Oil prices retreated from a rally earlier this week following reports Saudi Arabia and other OPEC members may boost crude production to offset a sharp drop in Russia’s output under new sanctions by the European Union. West Texas Intermediate (WTI) and Brent crude oil futures each fell more than 3% Thursday morning.
Wall Street weighed several quarterly reports in the early trade. Pet retailer Chewy (CHWY) saw shares pop more than 12% at open after the company reported a surprise profit following Wednesday’s closing bell. Hewlett-Packard Enterprise (HPE) added to a growing list of corporate names slashing forecasts over macroeconomic headwinds from supply chain disruptions, unfavorable currency movements and its exit from Russia. Shares fell roughly 8% at the start of trading.
More earnings are in store for traders through Friday from companies including Lululemon (LULU), RH (RH) and Okta (OKTA). With earnings season tailing off, investors will take their cue from economic data, with the labor market in focus.

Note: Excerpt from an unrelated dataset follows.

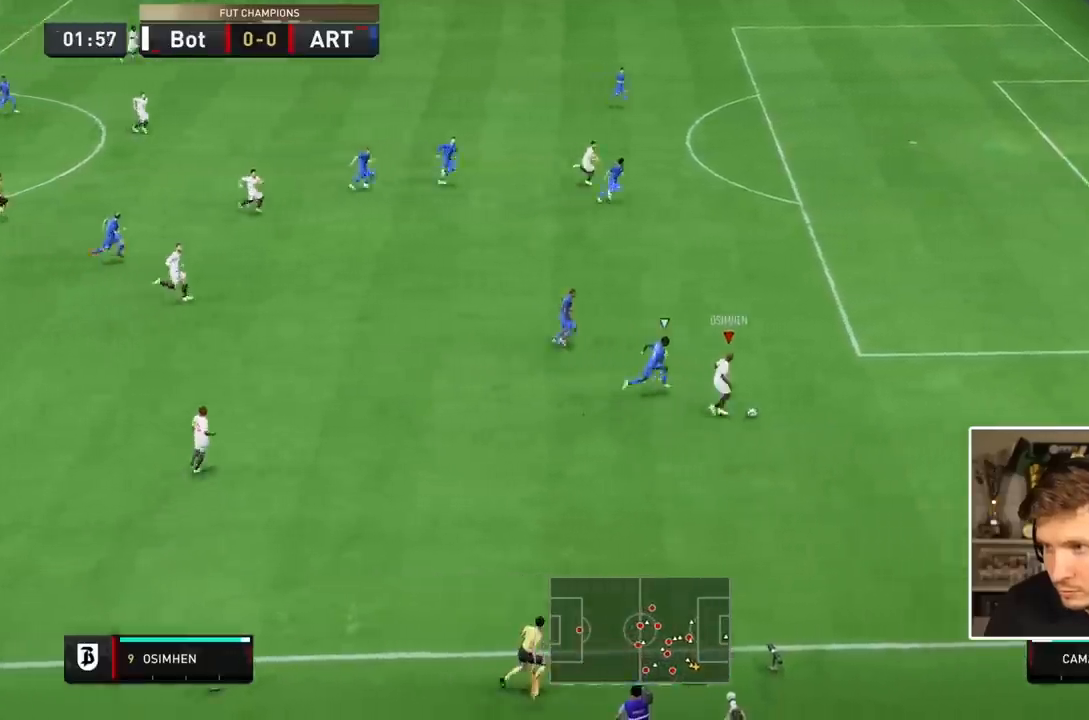
{"buttons": ["R2"], "events": []}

On Wednesday, the April job openings report, also known as JOLTS, reflected a decline in the number of vacancies, a data point the Federal Reserve is likely to view positively as it works to cool the labor market. Manufacturing data from the Institute for Supply Management out Wednesday also pointed to resilience in the economy and suggested fears of downturn may be exaggerated.
The data coincided with market-moving comments from JPMorgan (JPM) CEO Jamie Dimon that signaled a grimmer outlook for the U.S. economic picture. At a conference Wednesday, the leader of the largest bank in the U.S. said the economy is facing a “hurricane” as the Federal Reserve moves forward with its monetary tightening plans.

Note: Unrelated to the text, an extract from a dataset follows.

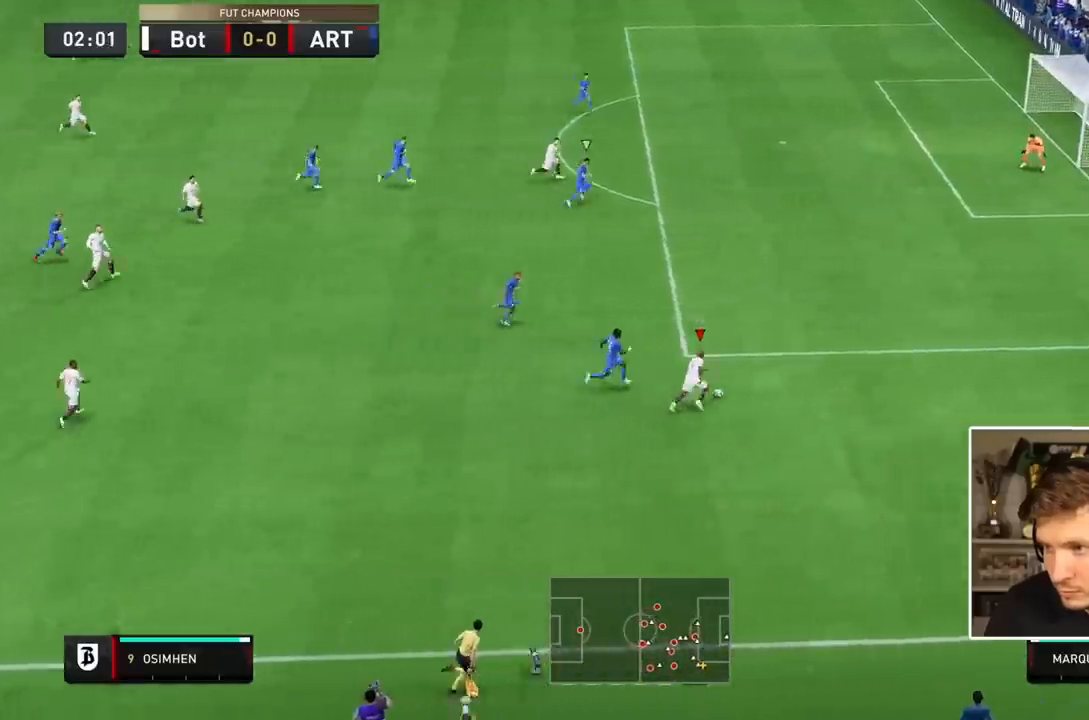
{"buttons": ["R2"]}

“Are we going to slow down from a growth perspective? Yes, absolutely,” Cornerstone Wealth Group Chief Investment Officer Cliff Hodge told Yahoo Finance Live on Wednesday, commenting on Dimon’s remarks. “Are we going to fall into a recession? Eventually, but I think it is going to take longer to play out.”
In the last session, the Federal Reserve indicated in its periodic “Beige Book” that U.S. economic activity may have cooled in some parts of the country, weighed down by inflation, supply chain snafus and labor shortages.
“Worker shortages are still keeping labor markets tight and businesses understaffed,” LPL Financial Chief Economist Jeffrey Roach said in commentary. “In some districts, firms are freezing hirings, which is consistent with the decline in April job openings reported by the Bureau of Labor Statistics.”